*How to complete this task:* There is one span to output from the data below: the lines starting at the line with "19: (481, 151, 1.23)" and ending at the line with "37: (396, 178, 1.32)". Output it exactly, ends included, nothing more.

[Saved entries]
BEGIN

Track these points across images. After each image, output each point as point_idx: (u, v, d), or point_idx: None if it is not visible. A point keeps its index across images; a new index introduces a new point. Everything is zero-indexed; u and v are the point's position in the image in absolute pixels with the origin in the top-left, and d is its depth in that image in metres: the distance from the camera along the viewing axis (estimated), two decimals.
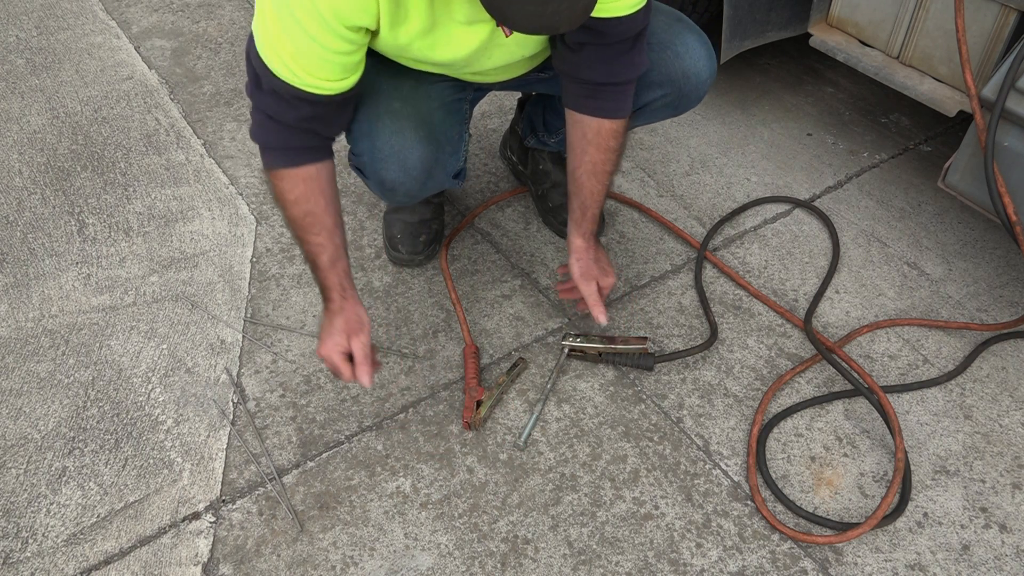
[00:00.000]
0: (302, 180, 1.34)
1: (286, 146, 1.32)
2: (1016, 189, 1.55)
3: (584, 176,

END
BEGIN

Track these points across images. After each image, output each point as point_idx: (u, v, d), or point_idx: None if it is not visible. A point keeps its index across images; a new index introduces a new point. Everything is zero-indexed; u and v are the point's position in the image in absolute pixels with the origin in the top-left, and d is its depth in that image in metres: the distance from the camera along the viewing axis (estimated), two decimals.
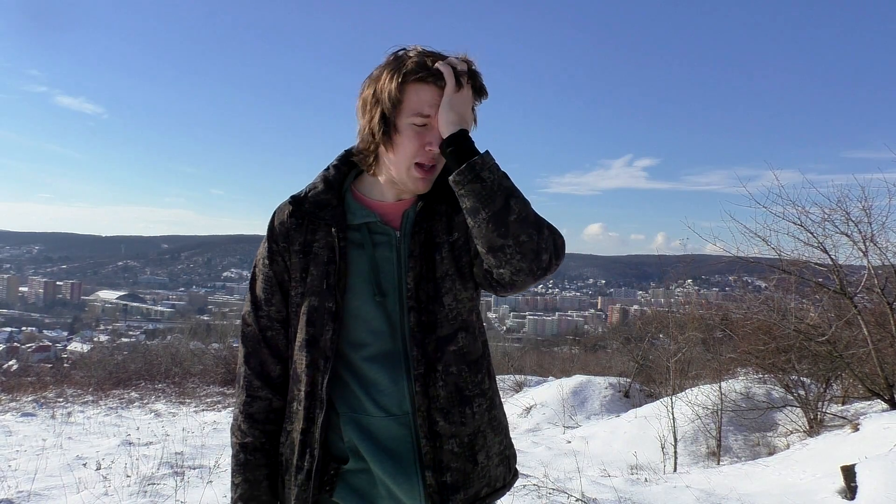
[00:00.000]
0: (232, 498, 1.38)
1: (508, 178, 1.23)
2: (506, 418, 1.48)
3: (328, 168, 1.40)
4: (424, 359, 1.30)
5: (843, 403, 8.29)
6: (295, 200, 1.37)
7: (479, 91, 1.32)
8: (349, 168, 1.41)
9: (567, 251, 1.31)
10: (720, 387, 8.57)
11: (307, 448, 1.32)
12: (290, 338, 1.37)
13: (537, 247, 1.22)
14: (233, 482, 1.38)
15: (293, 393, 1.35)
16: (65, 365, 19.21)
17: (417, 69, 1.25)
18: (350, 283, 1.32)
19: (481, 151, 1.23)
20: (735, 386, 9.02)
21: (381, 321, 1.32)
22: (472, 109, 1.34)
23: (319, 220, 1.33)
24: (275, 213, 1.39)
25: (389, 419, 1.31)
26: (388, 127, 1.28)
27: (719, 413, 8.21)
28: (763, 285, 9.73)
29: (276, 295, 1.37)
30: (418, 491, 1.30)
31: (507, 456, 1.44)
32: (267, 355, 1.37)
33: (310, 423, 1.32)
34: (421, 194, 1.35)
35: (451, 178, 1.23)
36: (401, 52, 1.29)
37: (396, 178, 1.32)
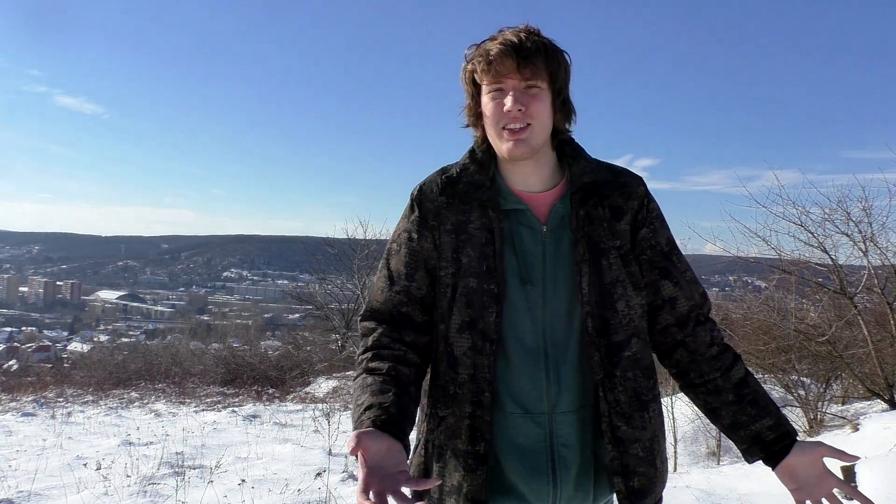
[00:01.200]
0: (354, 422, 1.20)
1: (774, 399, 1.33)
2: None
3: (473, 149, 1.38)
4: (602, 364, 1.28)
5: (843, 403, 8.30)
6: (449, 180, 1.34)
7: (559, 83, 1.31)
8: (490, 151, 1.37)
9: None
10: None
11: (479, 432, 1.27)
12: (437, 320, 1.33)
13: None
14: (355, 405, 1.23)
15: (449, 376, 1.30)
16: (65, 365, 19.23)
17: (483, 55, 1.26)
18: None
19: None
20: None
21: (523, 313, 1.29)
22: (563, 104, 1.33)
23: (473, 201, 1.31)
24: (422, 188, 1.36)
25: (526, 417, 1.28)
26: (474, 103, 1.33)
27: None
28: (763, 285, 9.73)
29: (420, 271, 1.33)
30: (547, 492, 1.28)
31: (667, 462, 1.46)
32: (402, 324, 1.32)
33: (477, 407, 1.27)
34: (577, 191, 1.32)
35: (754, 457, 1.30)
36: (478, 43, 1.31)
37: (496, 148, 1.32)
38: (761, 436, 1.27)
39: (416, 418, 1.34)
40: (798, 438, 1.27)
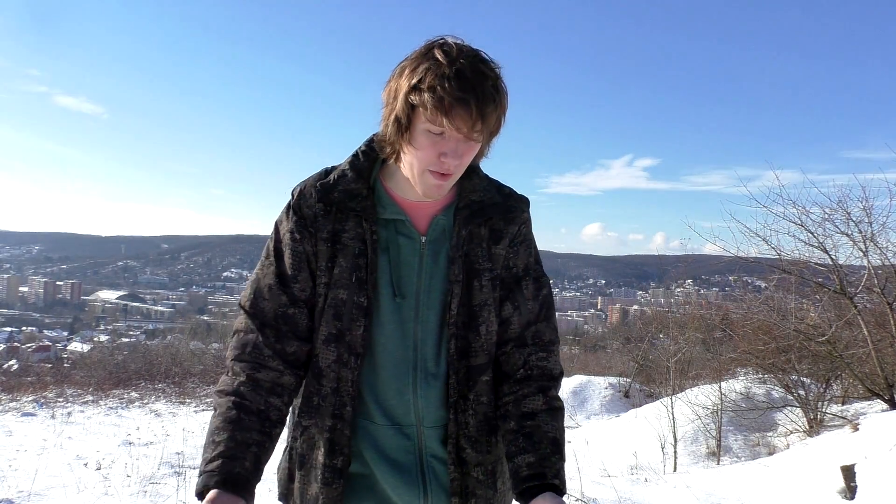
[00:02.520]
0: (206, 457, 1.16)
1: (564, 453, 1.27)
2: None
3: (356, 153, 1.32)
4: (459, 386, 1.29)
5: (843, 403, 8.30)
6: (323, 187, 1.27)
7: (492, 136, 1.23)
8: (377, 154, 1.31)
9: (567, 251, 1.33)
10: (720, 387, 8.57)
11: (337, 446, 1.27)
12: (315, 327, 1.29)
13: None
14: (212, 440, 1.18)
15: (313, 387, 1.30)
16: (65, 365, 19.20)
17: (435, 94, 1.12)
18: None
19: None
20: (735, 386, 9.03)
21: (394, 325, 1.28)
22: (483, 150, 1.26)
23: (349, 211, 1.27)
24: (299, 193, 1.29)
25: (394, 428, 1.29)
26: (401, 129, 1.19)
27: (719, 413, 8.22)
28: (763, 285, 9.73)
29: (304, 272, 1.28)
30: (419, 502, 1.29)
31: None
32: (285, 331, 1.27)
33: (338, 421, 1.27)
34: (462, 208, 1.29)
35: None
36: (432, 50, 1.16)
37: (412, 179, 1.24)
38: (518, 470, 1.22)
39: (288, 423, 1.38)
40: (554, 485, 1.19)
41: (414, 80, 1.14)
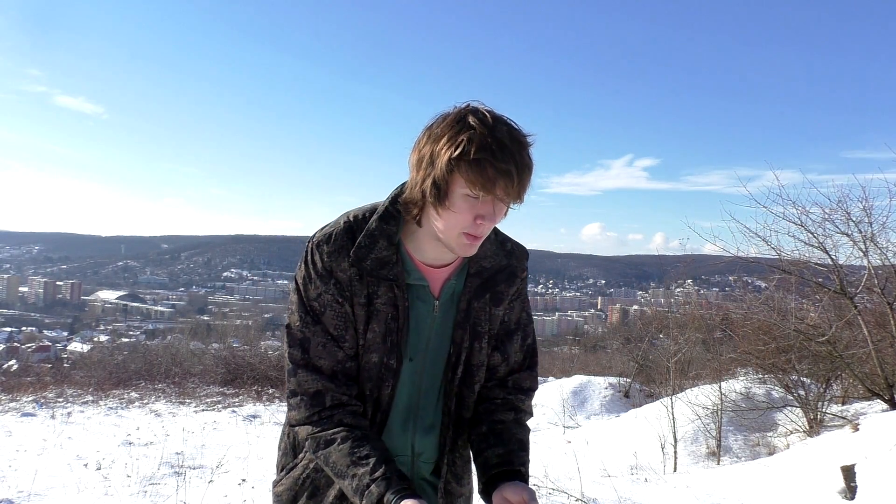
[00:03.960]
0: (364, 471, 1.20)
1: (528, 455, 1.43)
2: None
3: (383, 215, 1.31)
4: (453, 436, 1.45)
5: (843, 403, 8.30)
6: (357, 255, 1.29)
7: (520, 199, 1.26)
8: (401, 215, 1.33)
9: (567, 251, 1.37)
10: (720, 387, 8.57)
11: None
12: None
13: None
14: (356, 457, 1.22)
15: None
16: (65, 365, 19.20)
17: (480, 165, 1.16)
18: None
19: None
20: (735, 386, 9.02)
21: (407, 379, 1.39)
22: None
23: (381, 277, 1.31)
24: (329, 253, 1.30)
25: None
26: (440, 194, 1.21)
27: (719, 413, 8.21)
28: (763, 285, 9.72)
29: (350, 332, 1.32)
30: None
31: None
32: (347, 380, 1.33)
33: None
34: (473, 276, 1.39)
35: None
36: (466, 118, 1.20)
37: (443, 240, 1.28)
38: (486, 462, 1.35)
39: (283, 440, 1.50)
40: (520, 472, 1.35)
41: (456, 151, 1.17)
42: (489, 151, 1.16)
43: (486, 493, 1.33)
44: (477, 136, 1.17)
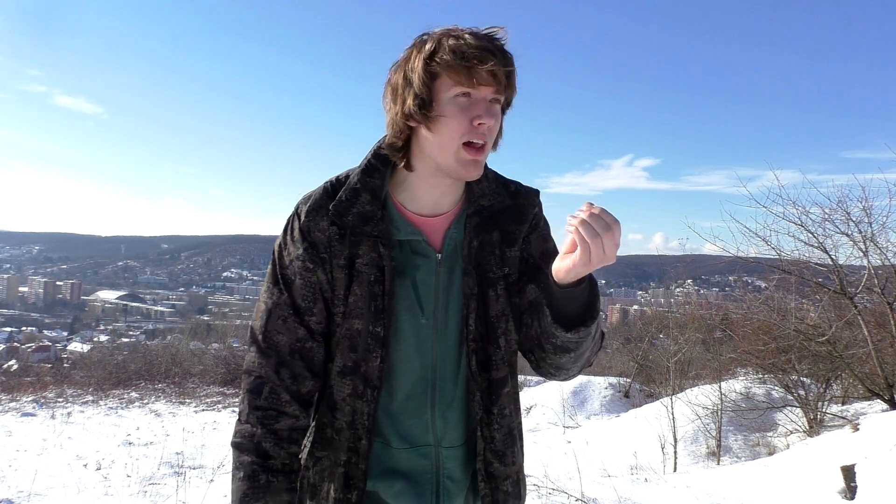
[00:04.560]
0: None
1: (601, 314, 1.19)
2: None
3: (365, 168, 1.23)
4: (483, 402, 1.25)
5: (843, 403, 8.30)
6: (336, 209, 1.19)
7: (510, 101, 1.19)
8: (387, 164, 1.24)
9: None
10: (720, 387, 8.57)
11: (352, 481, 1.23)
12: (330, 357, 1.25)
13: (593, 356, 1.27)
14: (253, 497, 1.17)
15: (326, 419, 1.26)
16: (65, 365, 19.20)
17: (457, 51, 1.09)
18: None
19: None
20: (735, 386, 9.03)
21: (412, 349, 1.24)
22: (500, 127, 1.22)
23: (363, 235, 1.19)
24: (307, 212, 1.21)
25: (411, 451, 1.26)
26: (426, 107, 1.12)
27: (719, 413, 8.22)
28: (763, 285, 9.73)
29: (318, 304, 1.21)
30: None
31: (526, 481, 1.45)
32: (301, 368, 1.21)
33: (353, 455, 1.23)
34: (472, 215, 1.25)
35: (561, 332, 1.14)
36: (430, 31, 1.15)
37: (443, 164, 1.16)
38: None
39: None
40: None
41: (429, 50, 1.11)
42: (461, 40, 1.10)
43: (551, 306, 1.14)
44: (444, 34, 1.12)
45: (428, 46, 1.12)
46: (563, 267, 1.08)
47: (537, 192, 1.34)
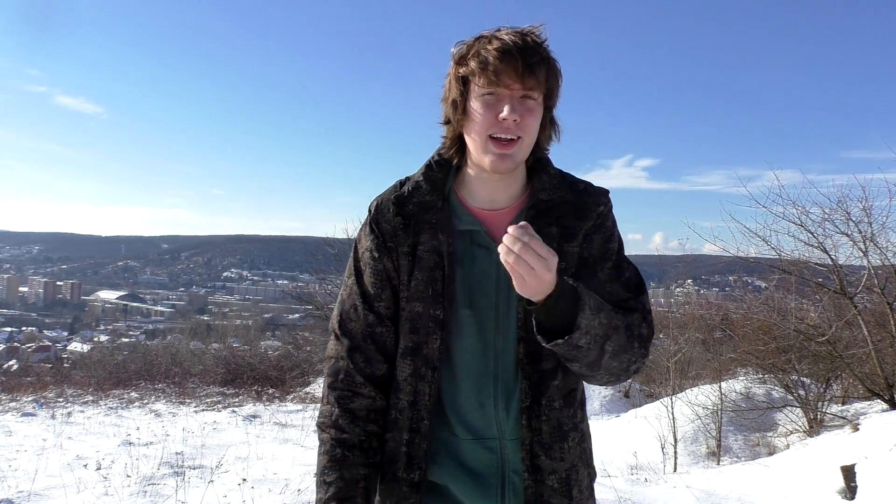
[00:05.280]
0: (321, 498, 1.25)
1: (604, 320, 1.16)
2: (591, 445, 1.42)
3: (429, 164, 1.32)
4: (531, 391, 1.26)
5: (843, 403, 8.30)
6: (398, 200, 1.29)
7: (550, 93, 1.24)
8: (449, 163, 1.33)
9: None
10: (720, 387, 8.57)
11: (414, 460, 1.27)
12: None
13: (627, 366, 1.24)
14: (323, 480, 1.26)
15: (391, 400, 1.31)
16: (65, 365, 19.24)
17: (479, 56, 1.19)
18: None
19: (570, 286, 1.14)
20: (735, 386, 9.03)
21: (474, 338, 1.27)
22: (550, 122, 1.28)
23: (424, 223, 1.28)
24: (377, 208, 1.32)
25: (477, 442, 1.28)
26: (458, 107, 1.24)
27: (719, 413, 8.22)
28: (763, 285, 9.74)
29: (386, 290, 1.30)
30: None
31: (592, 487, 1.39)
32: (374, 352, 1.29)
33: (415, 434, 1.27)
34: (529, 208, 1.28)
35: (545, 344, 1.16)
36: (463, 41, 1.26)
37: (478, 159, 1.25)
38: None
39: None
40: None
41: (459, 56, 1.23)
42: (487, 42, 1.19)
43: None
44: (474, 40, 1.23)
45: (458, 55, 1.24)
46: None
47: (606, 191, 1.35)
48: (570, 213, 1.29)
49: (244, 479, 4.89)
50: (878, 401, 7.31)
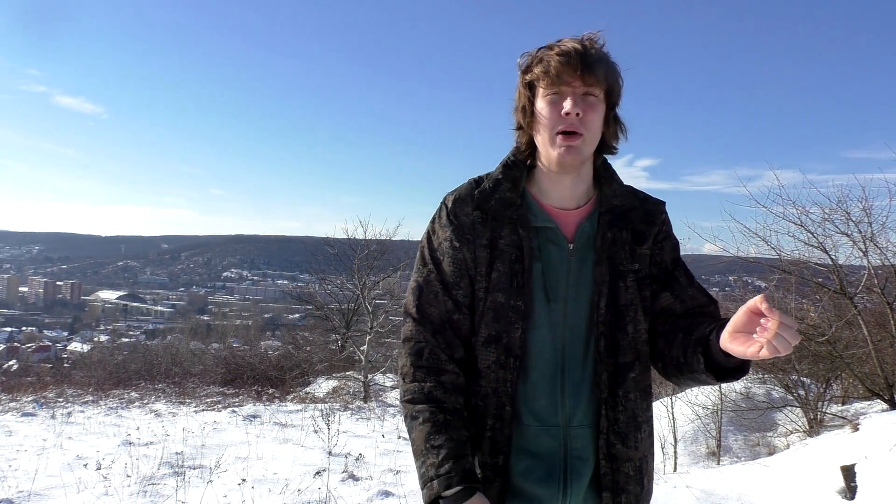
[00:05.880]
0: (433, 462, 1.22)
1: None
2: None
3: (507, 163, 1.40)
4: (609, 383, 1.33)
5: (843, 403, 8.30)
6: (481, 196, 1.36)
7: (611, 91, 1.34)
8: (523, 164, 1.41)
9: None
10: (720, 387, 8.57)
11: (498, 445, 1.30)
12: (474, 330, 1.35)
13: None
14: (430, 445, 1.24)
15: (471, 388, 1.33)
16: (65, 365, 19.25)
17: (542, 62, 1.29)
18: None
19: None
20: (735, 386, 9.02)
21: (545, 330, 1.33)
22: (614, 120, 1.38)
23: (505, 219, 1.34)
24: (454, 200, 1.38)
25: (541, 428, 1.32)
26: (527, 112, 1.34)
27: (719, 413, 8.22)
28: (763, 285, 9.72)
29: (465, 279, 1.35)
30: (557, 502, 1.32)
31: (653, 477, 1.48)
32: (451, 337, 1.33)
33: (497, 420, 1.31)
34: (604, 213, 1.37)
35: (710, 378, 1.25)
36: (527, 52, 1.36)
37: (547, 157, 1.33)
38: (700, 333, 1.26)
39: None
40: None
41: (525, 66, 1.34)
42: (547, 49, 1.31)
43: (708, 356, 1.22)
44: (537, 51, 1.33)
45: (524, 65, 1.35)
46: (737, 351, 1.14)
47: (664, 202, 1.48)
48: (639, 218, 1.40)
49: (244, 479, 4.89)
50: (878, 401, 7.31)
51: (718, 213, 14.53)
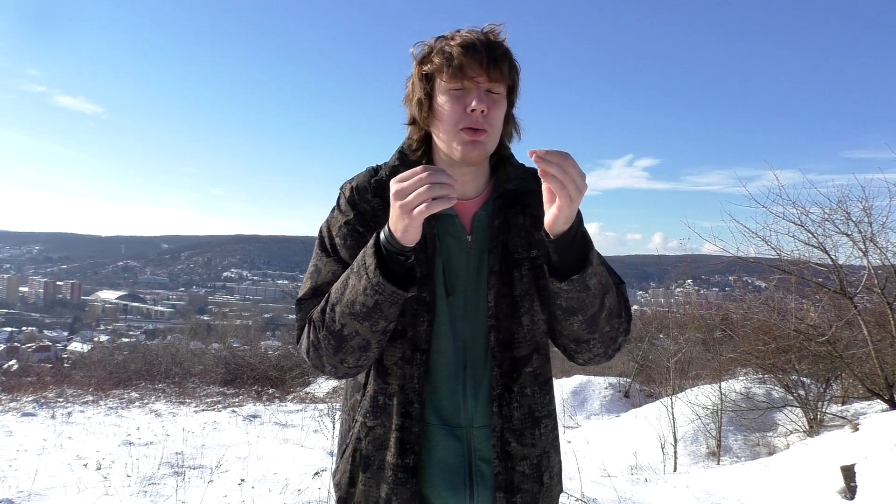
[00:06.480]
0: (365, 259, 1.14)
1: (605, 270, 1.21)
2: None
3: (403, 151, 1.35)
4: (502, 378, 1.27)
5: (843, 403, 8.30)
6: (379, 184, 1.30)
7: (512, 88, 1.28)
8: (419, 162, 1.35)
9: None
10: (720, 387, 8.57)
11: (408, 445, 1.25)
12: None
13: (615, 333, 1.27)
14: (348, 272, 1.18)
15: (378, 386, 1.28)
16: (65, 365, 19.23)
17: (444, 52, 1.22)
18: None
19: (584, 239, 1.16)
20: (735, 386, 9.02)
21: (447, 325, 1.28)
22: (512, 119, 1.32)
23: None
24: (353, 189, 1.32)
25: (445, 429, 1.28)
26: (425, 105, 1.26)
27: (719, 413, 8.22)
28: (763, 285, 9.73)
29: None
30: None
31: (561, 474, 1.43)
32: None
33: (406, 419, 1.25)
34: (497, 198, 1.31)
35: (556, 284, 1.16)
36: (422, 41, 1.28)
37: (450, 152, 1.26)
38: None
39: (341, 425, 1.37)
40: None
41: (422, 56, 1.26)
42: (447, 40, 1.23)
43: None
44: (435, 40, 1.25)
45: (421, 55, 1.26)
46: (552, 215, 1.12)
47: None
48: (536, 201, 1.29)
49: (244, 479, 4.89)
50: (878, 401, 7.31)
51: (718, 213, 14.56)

END

*Solution for this exercise:*
19: (481, 151, 1.23)
20: (735, 386, 9.02)
21: (381, 321, 1.32)
22: (472, 109, 1.34)
23: (319, 220, 1.33)
24: (275, 213, 1.39)
25: (389, 419, 1.31)
26: (388, 127, 1.28)
27: (719, 413, 8.21)
28: (763, 285, 9.73)
29: (276, 295, 1.37)
30: (418, 491, 1.30)
31: (507, 456, 1.44)
32: (267, 355, 1.37)
33: (310, 423, 1.32)
34: (421, 194, 1.35)
35: (451, 178, 1.23)
36: (401, 52, 1.29)
37: (396, 178, 1.32)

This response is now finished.